▶ [What to do]
Read the listing below and copy out every line that holds "byname".

▶ [Data for this exercise]

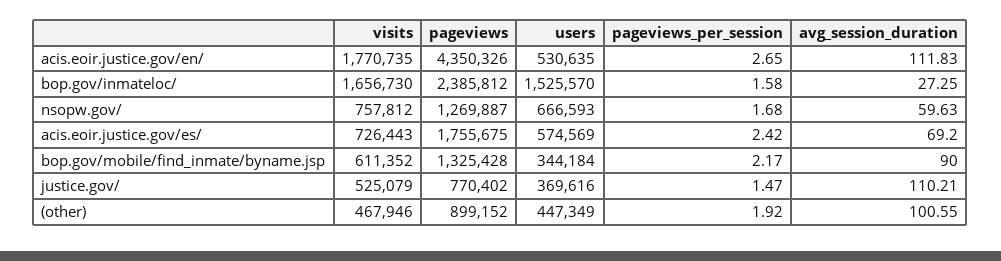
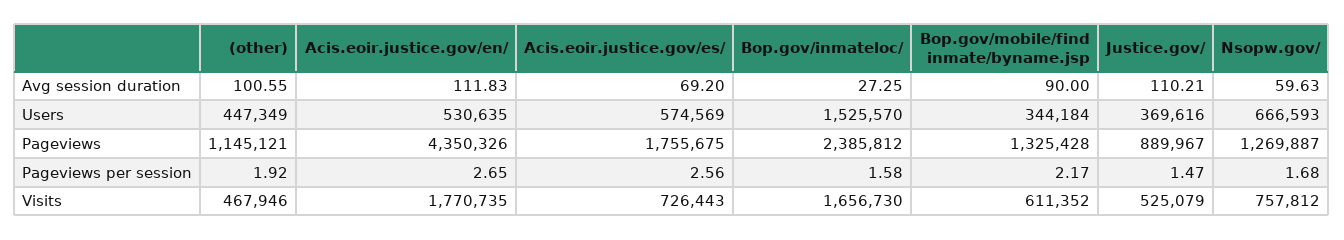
  {
    "visits": {
      "acis.eoir.justice.gov/en/": 1770735,
      "bop.gov/inmateloc/": 1656730,
      "nsopw.gov/": 757812,
      "acis.eoir.justice.gov/es/": 726443,
      "bop.gov/mobile/find_inmate/byname.jsp": 611352,
      "justice.gov/": 525079,
      "(other)": 467946
    },
    "pageviews": {
      "acis.eoir.justice.gov/en/": 4350326,
      "bop.gov/inmateloc/": 2385812,
      "nsopw.gov/": 1269887,
      "acis.eoir.justice.gov/es/": 1755675,
      "bop.gov/mobile/find_inmate/byname.jsp": 1325428,
-     "justice.gov/": 770402,
+     "justice.gov/": 889967,
-     "(other)": 899152
+     "(other)": 1145121
    },
    "users": {
      "acis.eoir.justice.gov/en/": 530635,
      "bop.gov/inmateloc/": 1525570,
      "nsopw.gov/": 666593,
      "acis.eoir.justice.gov/es/": 574569,
      "bop.gov/mobile/find_inmate/byname.jsp": 344184,
      "justice.gov/": 369616,
      "(other)": 447349
    },
    "pageviews_per_session": {
      "acis.eoir.justice.gov/en/": 2.65,
      "bop.gov/inmateloc/": 1.58,
      "nsopw.gov/": 1.68,
-     "acis.eoir.justice.gov/es/": 2.42,
+     "acis.eoir.justice.gov/es/": 2.56,
      "bop.gov/mobile/find_inmate/byname.jsp": 2.17,
      "justice.gov/": 1.47,
      "(other)": 1.92
    },
    "avg_session_duration": {
      "acis.eoir.justice.gov/en/": 111.83,
      "bop.gov/inmateloc/": 27.25,
      "nsopw.gov/": 59.63,
      "acis.eoir.justice.gov/es/": 69.2,
      "bop.gov/mobile/find_inmate/byname.jsp": 90,
      "justice.gov/": 110.21,
      "(other)": 100.55
    }
  }

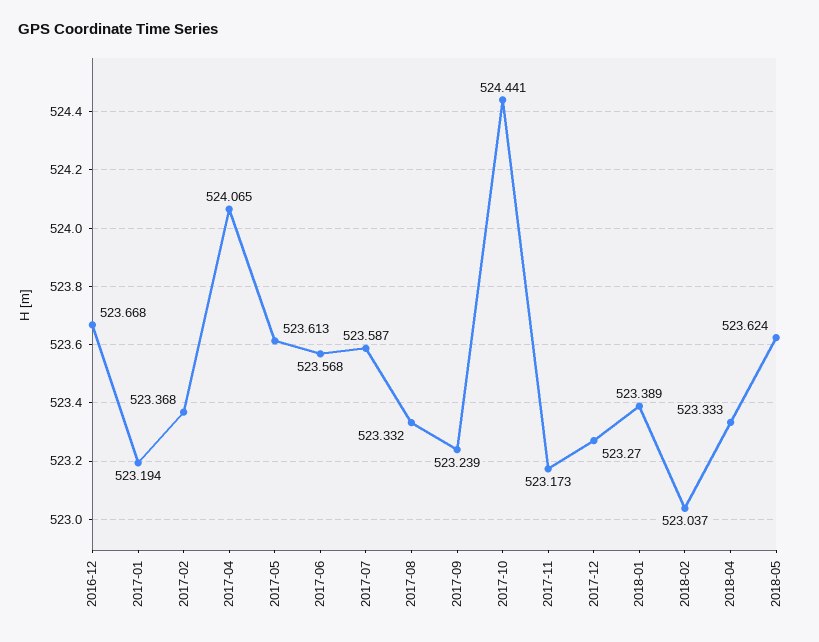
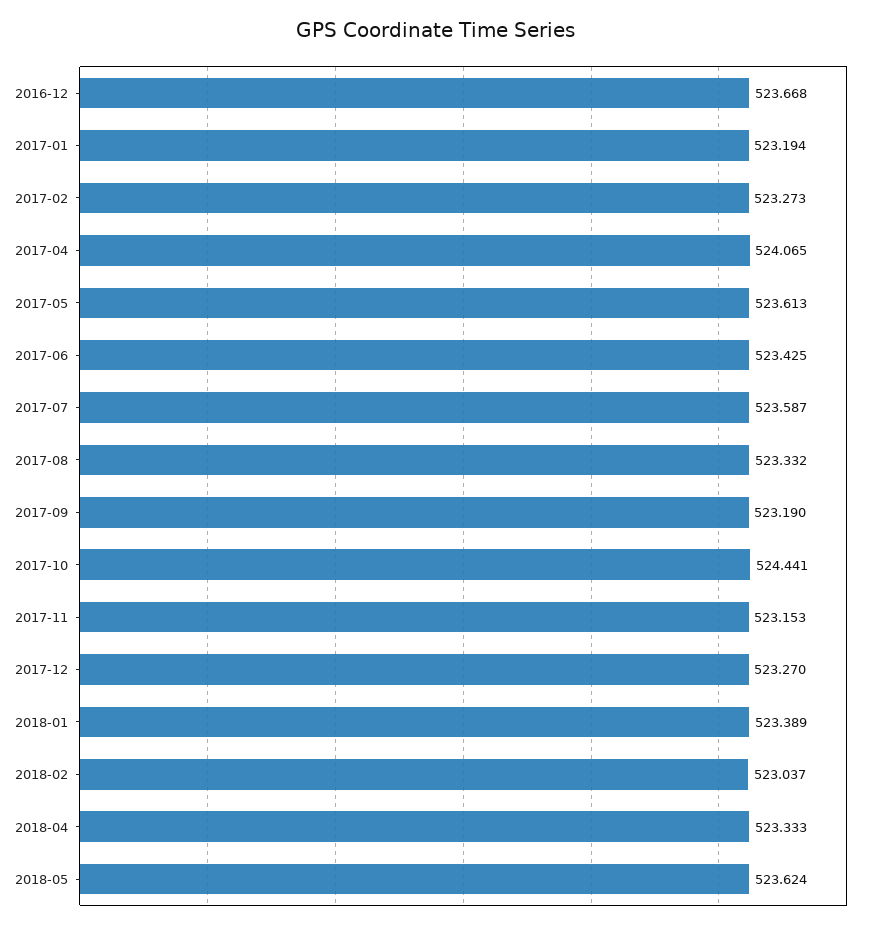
  {
    "2016-12": 523.668,
    "2017-01": 523.194,
-   "2017-02": 523.368,
+   "2017-02": 523.273,
    "2017-04": 524.065,
    "2017-05": 523.613,
-   "2017-06": 523.568,
+   "2017-06": 523.425,
    "2017-07": 523.587,
    "2017-08": 523.332,
-   "2017-09": 523.239,
+   "2017-09": 523.19,
    "2017-10": 524.441,
-   "2017-11": 523.173,
+   "2017-11": 523.153,
    "2017-12": 523.27,
    "2018-01": 523.389,
    "2018-02": 523.037,
    "2018-04": 523.333,
    "2018-05": 523.624
  }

▶ [Written response]
      "bop.gov/mobile/find_inmate/byname.jsp": 611352,
      "bop.gov/mobile/find_inmate/byname.jsp": 1325428,
      "bop.gov/mobile/find_inmate/byname.jsp": 344184,
      "bop.gov/mobile/find_inmate/byname.jsp": 2.17,
      "bop.gov/mobile/find_inmate/byname.jsp": 90,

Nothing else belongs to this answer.